§ **Verilen Metin**:
◆ ◆ ◆ ◆ ◆

Anne Ve Baba

Saygısını Azaltacak Dil Kullanmamak

Aşağıdaki sözcükleri belki de çok masumane kullanıyorsunuzdur. Fakat unutmayın ki, bu sözcüklere eşlik eden sözsüz bir dil de varsa, işte o zaman kullanılan sözcükler artık aşağılayıcı ve zarar verici olur. (Örneğin, müstehzi bir gülüş, saldırgan bir ses tonu, bıkkınlık ifade eden bir iç çekiş, havaya kalkmış kaşlar, başın ters ters sallanması, vs.)

Etiket
Siz çocuklar...
Senin gibi insanlar...
Şimdiki çocuklar...
Ne kadar tipik bir çocuksun
Ne kadar inatçısın
Şimdi bu giydiklerin mi moda? Ah, şimdiki nesil...
Amatör psikologlar
Ne kadar tembelsin...
Ne kadar düşüncesizsin...
Bebek gibi davranıyorsun
Bence senin sorunun...
Kendini... hissetmiyorsun, sadece ...
Gerçekten bunları söylemek istediğini zannetmiyorum
Sadece sorun çıkarmak için böyle davranıyorsun
Bir dakika şurada oturup, beni dinleyemiyorsun, değil mi?
Bu sana göre bir iş değil
Biliyorum sen böyle ...

◆ ◆ ◆ ◆ ◆

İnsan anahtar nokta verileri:
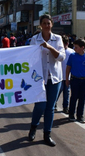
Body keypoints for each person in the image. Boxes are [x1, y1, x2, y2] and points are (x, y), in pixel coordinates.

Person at [28, 14, 65, 147]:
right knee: (40, 106)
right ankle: (33, 128)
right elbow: (30, 58)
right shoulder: (35, 39)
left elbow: (61, 57)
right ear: (40, 25)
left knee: (50, 108)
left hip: (55, 78)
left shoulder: (58, 39)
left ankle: (47, 134)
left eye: (48, 23)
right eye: (44, 23)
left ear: (52, 24)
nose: (46, 25)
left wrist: (49, 47)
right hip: (39, 78)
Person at [66, 38, 85, 124]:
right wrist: (67, 78)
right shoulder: (72, 56)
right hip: (74, 79)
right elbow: (68, 68)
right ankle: (71, 114)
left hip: (84, 80)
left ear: (82, 47)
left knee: (82, 98)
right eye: (74, 47)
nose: (75, 49)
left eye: (76, 47)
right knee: (74, 97)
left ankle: (80, 115)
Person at [56, 35, 74, 114]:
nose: (64, 45)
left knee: (66, 93)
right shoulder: (57, 52)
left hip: (68, 77)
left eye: (66, 43)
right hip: (58, 77)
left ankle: (65, 107)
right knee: (56, 93)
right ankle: (54, 105)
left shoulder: (71, 52)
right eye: (63, 43)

◆ ◆ ◆ ◆ ◆

Saygıyı azaltan dil kullanımına ilişkin metni, hiçbir değişiklik yapmadan baştan sona kelimesi kelimesine yeniden yazınız.

Anne Ve Baba

Saygısını Azaltacak Dil Kullanmamak

Aşağıdaki sözcükleri belki de çok masumane kullanıyorsunuzdur. Fakat unutmayın ki, bu sözcüklere eşlik eden sözsüz bir dil de varsa, işte o zaman kullanılan sözcükler artık aşağılayıcı ve zarar verici olur. (Örneğin, müstehzi bir gülüş, saldırgan bir ses tonu, bıkkınlık ifade eden bir iç çekiş, havaya kalkmış kaşlar, başın ters ters sallanması, vs.)

Etiket
Siz çocuklar...
Senin gibi insanlar...
Şimdiki çocuklar...
Ne kadar tipik bir çocuksun
Ne kadar inatçısın
Şimdi bu giydiklerin mi moda? Ah, şimdiki nesil...
Amatör psikologlar
Ne kadar tembelsin...
Ne kadar düşüncesizsin...
Bebek gibi davranıyorsun
Bence senin sorunun...
Kendini... hissetmiyorsun, sadece ...
Gerçekten bunları söylemek istediğini zannetmiyorum
Sadece sorun çıkarmak için böyle davranıyorsun
Bir dakika şurada oturup, beni dinleyemiyorsun, değil mi?
Bu sana göre bir iş değil
Biliyorum sen böyle ...